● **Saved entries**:
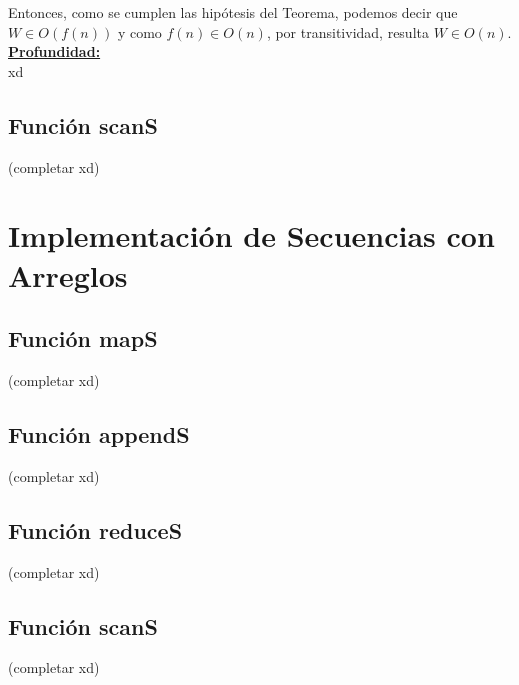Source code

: \documentclass[11pt]{article}
\begin{document}
Entonces, como se cumplen las hipótesis del Teorema, podemos decir que $W \in O(f(n))$ y
como $f(n) \in O(n)$, por transitividad, resulta $W \in O(n)$. \\

\textbf{\underline{Profundidad:}} \\
xd

\subsection*{Función scanS}

(completar xd)


\section*{Implementación de Secuencias con Arreglos}

\subsection*{Función mapS}
(completar xd)

\subsection*{Función appendS}
(completar xd)

\subsection*{Función reduceS}
(completar xd)

\subsection*{Función scanS}
(completar xd)
\end{document}
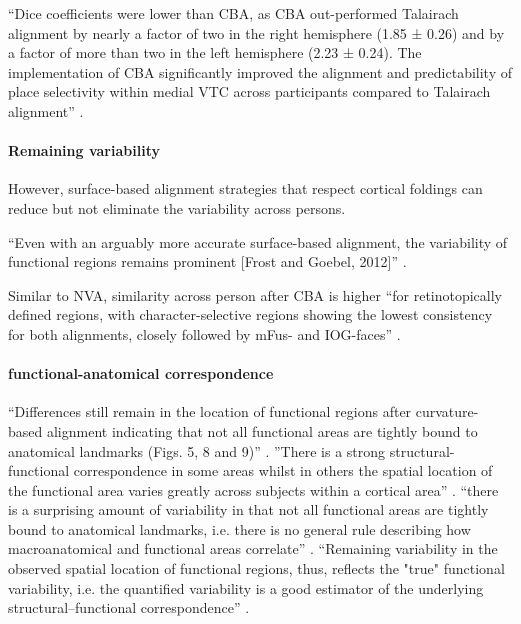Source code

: ``Dice coefficients were lower than CBA, as CBA out-performed Talairach
alignment by nearly a factor of two in the right hemisphere (1.85 ± 0.26) and by
a factor of more than two in the left hemisphere (2.23 ± 0.24).
%
The implementation of CBA significantly improved the alignment and
predictability of place selectivity within medial VTC across participants
compared to Talairach alignment'' \citep{weiner2018defining}.


\paragraph{Remaining variability}
%
However, surface-based alignment strategies that respect cortical foldings
\citep{fischl2012freesurfer, yeo2009spherical} can reduce but not eliminate
\citep[e.g.,][]{coalson2018impact, benson2014correction, natu2021sulcal,
wang2015probabilistic, frost2012measuring, langers2014assessment, weiner2014mid,
rosenke2021probabilistic} the variability across persons.

``Even with an arguably more accurate surface-based alignment, the variability
of functional regions remains prominent  [Frost and Goebel, 2012]''
\citep{zhen2015quantifying}.

Similar to NVA, similarity across person after CBA is higher ``for
retinotopically defined regions, with character-selective regions showing the
lowest consistency for both alignments, closely followed by mFus- and
IOG-faces'' \citep{rosenke2021probabilistic}.


\paragraph{functional-anatomical correspondence}
%
``Differences still remain in the location of functional regions after
curvature-based alignment indicating that not all functional areas are tightly
bound to anatomical landmarks (Figs. 5, 8 and 9)'' \citep{frost2012measuring}.
%
''There is a strong structural-functional correspondence in some areas whilst in
others the spatial location of the functional area varies greatly across
subjects within a cortical area'' \citep{frost2012measuring}.
%
``there is a surprising amount of variability in that not all
functional areas are tightly bound to anatomical landmarks, i.e. there is no
general rule describing how macroanatomical and functional areas correlate''
\citep{frost2012measuring}.
%
``Remaining variability in the observed spatial location of functional regions,
thus, reflects the "true" functional variability, i.e. the quantified
variability is a good estimator of the underlying structural–functional
correspondence'' \citep{frost2012measuring}.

● **What is required**:
Your reply should consist of a single number, the count of lines in the records above that contain the string "surface".

● **Answer section**:
2